Les tensions atteignent leur point de rupture en avril. Le 9 avril 1834, une seconde insurrection éclate. Les canuts, rejoints par des républicains contestataires, se barricadent dans les rues et affrontent les forces de l’ordre.

La répression est implacable. Le gouvernement envoie 12 000 soldats à Lyon, qui reprennent la ville quartier par quartier. Après six jours de combats, la révolte est écrasée dans le sang, faisant plus de 600 morts.

Cette seconde insurrection marque un tournant décisif : la contestation ouvrière entre dans une ère de militarisation et de répression accrue.


III. Joseph-Marie Jacquard et les canuts : une relation mal comprise

A. L’invention du métier Jacquard

Né en 1752 à Lyon, Joseph-Marie Jacquard révolutionne l’industrie textile en inventant, en 1801, un métier à tisser innovant. Le métier Jacquard permet de tisser des motifs complexes avec une précision inégalée, augmentant ainsi la productivité et la qualité des étoffes.

B. La rumeur de la destruction du métier Jacquard

Une légende tenace affirme que les canuts auraient publiquement détruit la machine de Jacquard, craignant une perte massive d'emplois due à l’automatisation.

En réalité, cette anecdote est infondée. Bien que certains ouvriers aient initialement exprimé des craintes face à l'innovation technologique, le métier Jacquard s’est progressivement imposé sans engendrer de destruction publique ni d’hostilité durable envers son inventeur.

 

Conclusion

Les révoltes des canuts de 1831 et 1834 sont parmi les premières luttes ouvrières structurées en France. Elles illustrent la quête d’une reconnaissance sociale et d’une amélioration des conditions de travail, dans un contexte de mutations économiques et industrielles.

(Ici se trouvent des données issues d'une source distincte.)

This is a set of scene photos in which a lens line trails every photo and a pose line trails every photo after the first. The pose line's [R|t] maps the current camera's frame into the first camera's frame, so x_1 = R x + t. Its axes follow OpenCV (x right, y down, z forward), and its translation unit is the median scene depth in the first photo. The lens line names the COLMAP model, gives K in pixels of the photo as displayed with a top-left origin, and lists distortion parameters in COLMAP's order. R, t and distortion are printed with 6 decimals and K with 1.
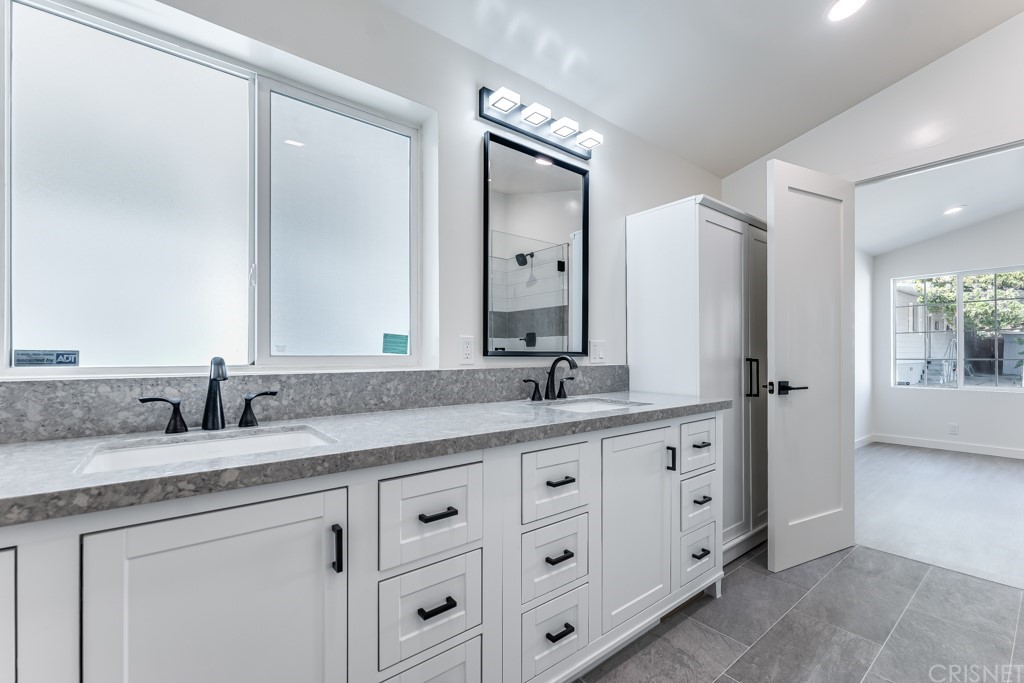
lens RADIAL K [[440.2, 0, 508.8], [0, 440.2, 354.8], [0, 0, 1]] dist [-0.000264, -0.000019]
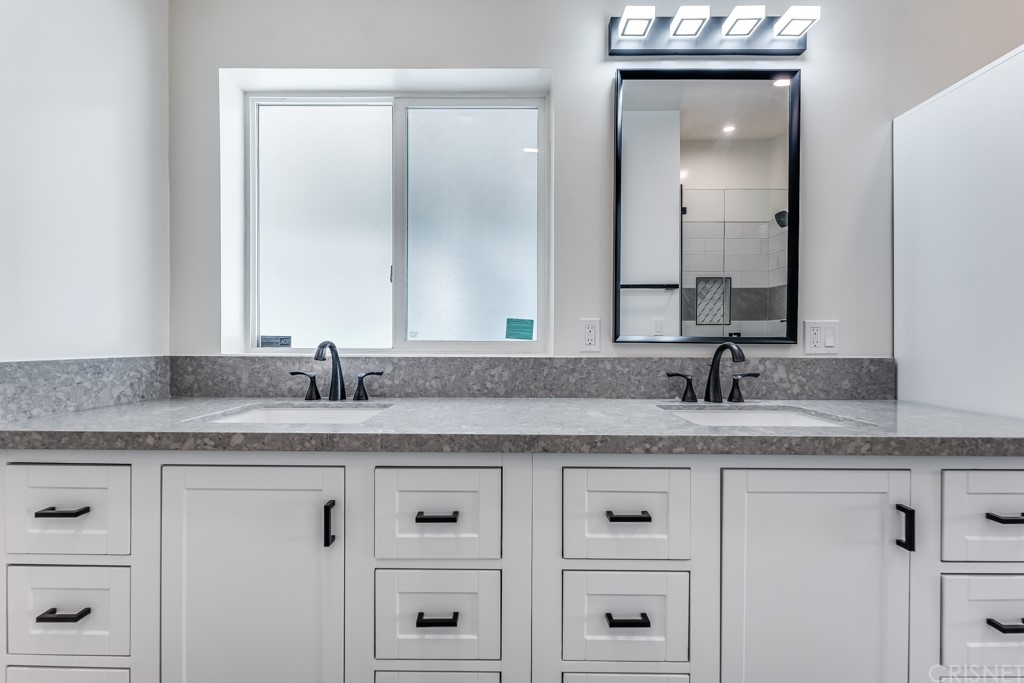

Si ces soulèvements furent brutalement réprimés, ils marquèrent un tournant majeur dans l’histoire des revendications ouvrières en France.

Enfin, la relation entre Joseph-Marie Jacquard et les canuts demeure souvent mal comprise. Loin d’être un ennemi des ouvriers, Jacquard fut un innovateur dont l’invention façonna durablement l’industrie textile lyonnaise.

Aujourd’hui, les révoltes des canuts restent un symbole fort de la lutte sociale et de la résistance ouvrière, dont l’héritage résonne encore dans l’histoire contemporaine.